The other change that was somewhat large in the first half was with the Robert Langdon character. In the book, he made the mistake of thinking Raphael's tomb was the first stop on the trail of illumination, but we find out he was wrong. In the movie, it was another character who made that assumption, leaving Langdon perfect. I think I prefer Brown's way here, making his hero human and fallible.

It was the second half of the movie which diverged more dramatically from the book. Some of it was because of the streamlining they did at the beginning of the movie. After all, they couldn't have the director of CERN show up to meet with the Camerlengo if we'd never met the CERN director before. But other things had nothing to do with the logic of the plot.

  • In the book, the fourth cardinal dies in the fountain. In the movie, Langdon rescues him.
  • In the book, the cardinal leading the vote for the new pope has no aspirations to become pope himself. In the movie, he's swayed to seek power by one of his bishops.
  • In the book, it's the second in command of the Vatican Guard who rushes in and is labeled by the Camerlengo as a member of the Illuminati. In the movie, it's the bishop who I mentioned in the previous bullet point.
  • In the book, though he has no papal aspirations, the leader of the conclave becomes pope. In the movie, the fourth, rescued preferiti becomes pontiff.
  • In the book, Langdon is in the helicopter with the Camerlengo and survives by using a tarp when he jumps out of the helicopter. In the movie, the Camerlengo goes up alone.
On this last bullet point, I totally understand why the scriptwriter opted to go the way he did.

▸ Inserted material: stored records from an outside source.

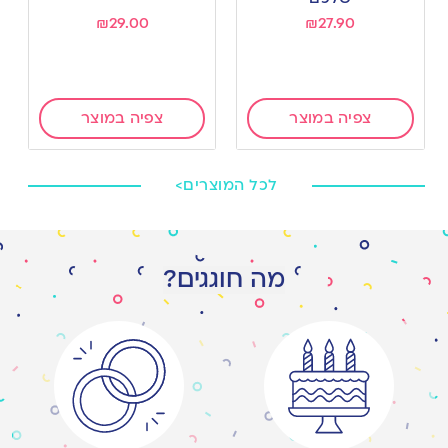
₪
29.00
₪
27.90
צפיה במוצר
צפיה במוצר
לכל המוצרים>
מה חוגגים?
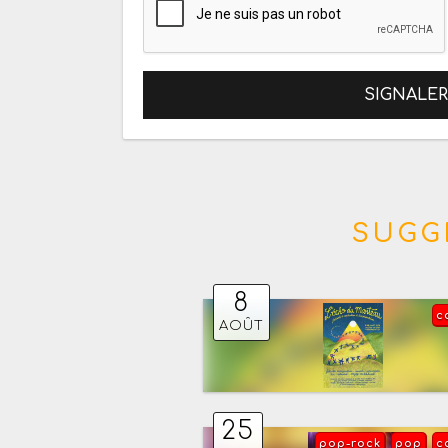
SIGNALE
SUGG
8
c
AOÛT
25
pop-rock
pop
c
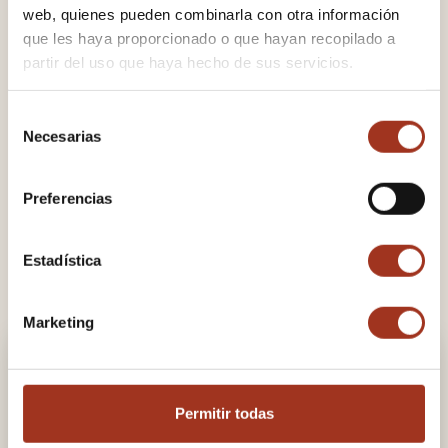
completo y específico.
web, quienes pueden combinarla con otra información
que les haya proporcionado o que hayan recopilado a
Horario de apertura:
partir del uso que haya hecho de sus servicios.
06:00 - 21:00
Selección
Para más información, no dude en preguntar al personal
Necesarias
de
de recepción.
consentimiento
Preferencias
Estadística
Marketing
Permitir todas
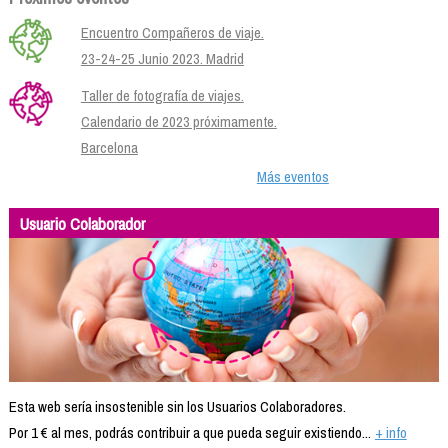
Encuentro Compañeros de viaje.
23-24-25 Junio 2023. Madrid
Taller de fotografía de viajes.
Calendario de 2023 próximamente.
Barcelona
Más eventos
Usuario Colaborador
Esta web sería insostenible sin los Usuarios Colaboradores.
Por 1 € al mes, podrás contribuir a que pueda seguir existiendo...
+ info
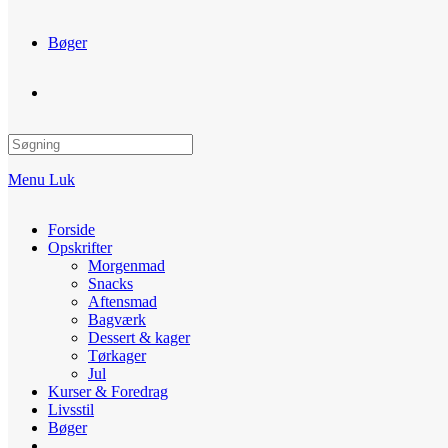
Bøger
Toggle
website
Menu
Luk
search
Forside
Opskrifter
Morgenmad
Snacks
Aftensmad
Bagværk
Dessert & kager
Tørkager
Jul
Kurser & Foredrag
Livsstil
Bøger
Toggle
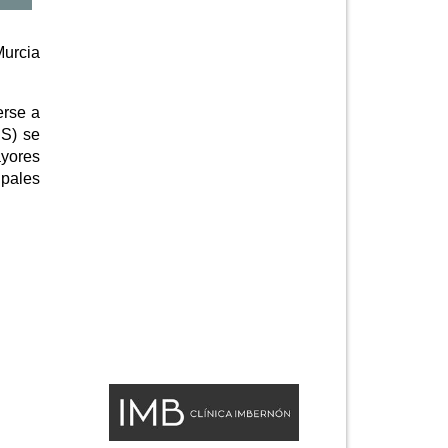
Murcia
erse a
IS) se
ayores
ipales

It was very unbelievable that Langdon jumped like that and survived. Also, the piece of information he had that led him to try it was a conversation with the director of CERN, which didn't happen in the film.

Overall, both the film and the book had pluses and minuses. Some things about the book I liked better and some things I liked better in the movie. It's interesting, though, to ponder why the scriptwriter made the choices he did when it came to interpreting the book.